Detecting Cyber-attack Using Unsupervised Method

Posted by Taoran Ji

In the last blog, I have introduced the importance of early detection of cyber-attack events, the motivation of using social media as a source of information and explored one soultion which is focused on early detecting using tech blogs. Intuitively, tech blogs have are less ``fresh'' than Twitter, since they are usually carefully written by experts. On Twitter, users are free to report and tweet anything they find suspicious without overthinking about the details.

However, using tweets is never a trivial thing. Apart from the textual complexity, I introduced in the last blog, the most annoying feature of the Twitter based research is that, in most cases, there are no positive or negative samples available. In other words, it's hard to collect a proper training and test data set. One straightforward way to solve this problem is to ask researchers to identify and label the positive and negative samples manually. But this doesn't work in a real-world application since the volume of tweets is usually very huge. Thus, reserachers are more inclined to use unsupervised methods to detect and extract useful information from the sea of tweets.

In this blog, I'll explore one work which applies an unsupervised method for the early detection of cyber-attacks.

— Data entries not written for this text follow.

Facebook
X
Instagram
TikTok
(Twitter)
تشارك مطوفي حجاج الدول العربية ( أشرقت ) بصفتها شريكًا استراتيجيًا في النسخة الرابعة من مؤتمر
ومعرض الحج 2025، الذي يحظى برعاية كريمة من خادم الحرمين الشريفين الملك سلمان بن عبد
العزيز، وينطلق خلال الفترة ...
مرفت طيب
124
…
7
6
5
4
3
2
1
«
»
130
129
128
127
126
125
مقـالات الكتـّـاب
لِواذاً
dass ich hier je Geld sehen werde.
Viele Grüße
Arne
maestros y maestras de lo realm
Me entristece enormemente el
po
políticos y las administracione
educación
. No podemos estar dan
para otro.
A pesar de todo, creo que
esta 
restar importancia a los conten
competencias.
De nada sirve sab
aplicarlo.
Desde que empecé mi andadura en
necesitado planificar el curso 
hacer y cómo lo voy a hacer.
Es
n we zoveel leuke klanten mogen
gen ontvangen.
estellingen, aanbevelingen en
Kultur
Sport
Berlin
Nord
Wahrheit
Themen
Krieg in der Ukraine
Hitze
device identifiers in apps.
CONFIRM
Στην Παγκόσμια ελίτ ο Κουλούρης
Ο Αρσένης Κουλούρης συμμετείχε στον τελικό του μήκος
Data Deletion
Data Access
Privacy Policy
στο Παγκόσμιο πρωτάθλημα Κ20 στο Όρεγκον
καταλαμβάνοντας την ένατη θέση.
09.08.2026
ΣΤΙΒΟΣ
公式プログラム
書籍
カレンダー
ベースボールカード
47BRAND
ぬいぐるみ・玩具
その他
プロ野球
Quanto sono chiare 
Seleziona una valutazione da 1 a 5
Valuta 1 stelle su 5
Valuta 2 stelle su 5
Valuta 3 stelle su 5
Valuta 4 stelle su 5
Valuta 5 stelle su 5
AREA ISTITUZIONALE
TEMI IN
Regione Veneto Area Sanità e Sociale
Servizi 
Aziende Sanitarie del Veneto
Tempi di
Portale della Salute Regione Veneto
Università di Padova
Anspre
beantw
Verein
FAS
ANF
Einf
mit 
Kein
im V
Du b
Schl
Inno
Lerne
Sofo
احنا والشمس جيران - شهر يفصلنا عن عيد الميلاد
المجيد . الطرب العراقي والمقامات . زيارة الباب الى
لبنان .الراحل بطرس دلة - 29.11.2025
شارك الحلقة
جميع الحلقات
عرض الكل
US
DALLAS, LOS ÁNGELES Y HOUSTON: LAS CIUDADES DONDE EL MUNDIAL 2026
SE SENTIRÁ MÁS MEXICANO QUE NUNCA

Definition of Cyber-attack Event

The paper I'll explore in this blog is ``Weakly Supervised Extraction of Computer Security Events from Twitter''. Though it proposed a weakly supervised method for the computer security events detection, I still consider it as an unsupervised method since only very few positive samples are required, and the core contribution in this paper is critical information mining, which works in an unsupervised way.

Before exploring the details of the technology used in this paper, let's first try to answer this most fundamental question: what is the definition of cyber attack event? Intuitively, this problem can be answered from a security angle. Let's see the description from Techpedia.

“ Definition - What does Cyberattack mean? A cyberattack is deliberate exploitation of computer systems, technology-dependent enterprises and networks. Cyberattacks use malicious code to alter computer code, logic or data, resulting in disruptive consequences that can compromise data and lead to cybercrimes, such as information and identity theft.

I don't even want to read the entire description since it doesn't help us to formulate the problem people want to solve. The issue here is that this definition fails to connect the problem with the textual data we have. We need a description which can cast the cyber attack detection problem into the textual data mining or classification field. In the paper, the authors defined the cyber attack event as a tuple (ENTITY, DATE). To further ensure that this event is a security-related event, each event is expected to be one of security categories named after the security keyword (e.g., hack, DDoS).

With this definition, the problem is then transformed to a classification paradigm, that is, filter tweets by event type related keywords and then identify tweets that are related to unknown events. With this idea in mind, the workflow proposed in the paper is very intuitive and easy to understand.

Collection of Seed Events and Candidate Events

Collecting seed events is pretty straightforward, information analysts already prided a set of 10 - 20 seed events for each type of cyber attacks. For instance, the seed instances for DDoS attacks are shown in the following table. As we can see, each entry is presented in the tuple (ENTITY, DATE). In particular, ENTITY here is the victim name in the table.

Not like their names, candidate events are in fact collections of suspicious tweets. This process consists of three submodules. First of all, candidate tweets are extracted from Twitter Streaming API using the keywords like hacked, ddos and breach. Secondly, the extracted tweets will be put into an NLP pipeline, in which each component of tweets will be further analyzed. For instance, date contained in the tweet will be normalized and collected. The contextual environment of keyword will also be collected since the authors think that the neighbors of keywords will also contribute to the classification. The following are some examples of contextual features.

Classification

As we discussed before, there are no classified training data available in this case. Though researchers can get some instances from experts, it needs too many human powers to collect enough training samples. So in this situation, we have a lot of unlabeled events. If we treat all these samples as negative points, then we will train a biased classifier since many of them are in fact positive points. Meanwhile, treating every sample as positive is not a choice, either. The authors gave a smart way to solve this problem. They used the concept of expectation. In particular, they want to maximize the likelihood term over the positive seed instances with a regularization that encourages the expectation over unlabeled data to match the user provided target expectation. First of all, it's easy to understand why we want to maximize the likelihood of seed instances. Second, they do this maximization under one condition, that is, try to make the differences between expectations of unlabeled data and user expectation as small as possible. In this paper, the authors proves that this method has better performance than the traditional classifiers like SVM.

Afterword

Cyber-attack detection and characterization using open-source data is still an open research field. Not like the traditional security field, in this research, people are more focused on using maching learning or data mining methods to identify indicators from the sea of open source information. In this blog, we explore and discuss one work in this field. Though it works better than other general methods like SVM, it still needs to be further improved since its performance depends on the a user-defined expectation value which is very hard to determine in real-world application.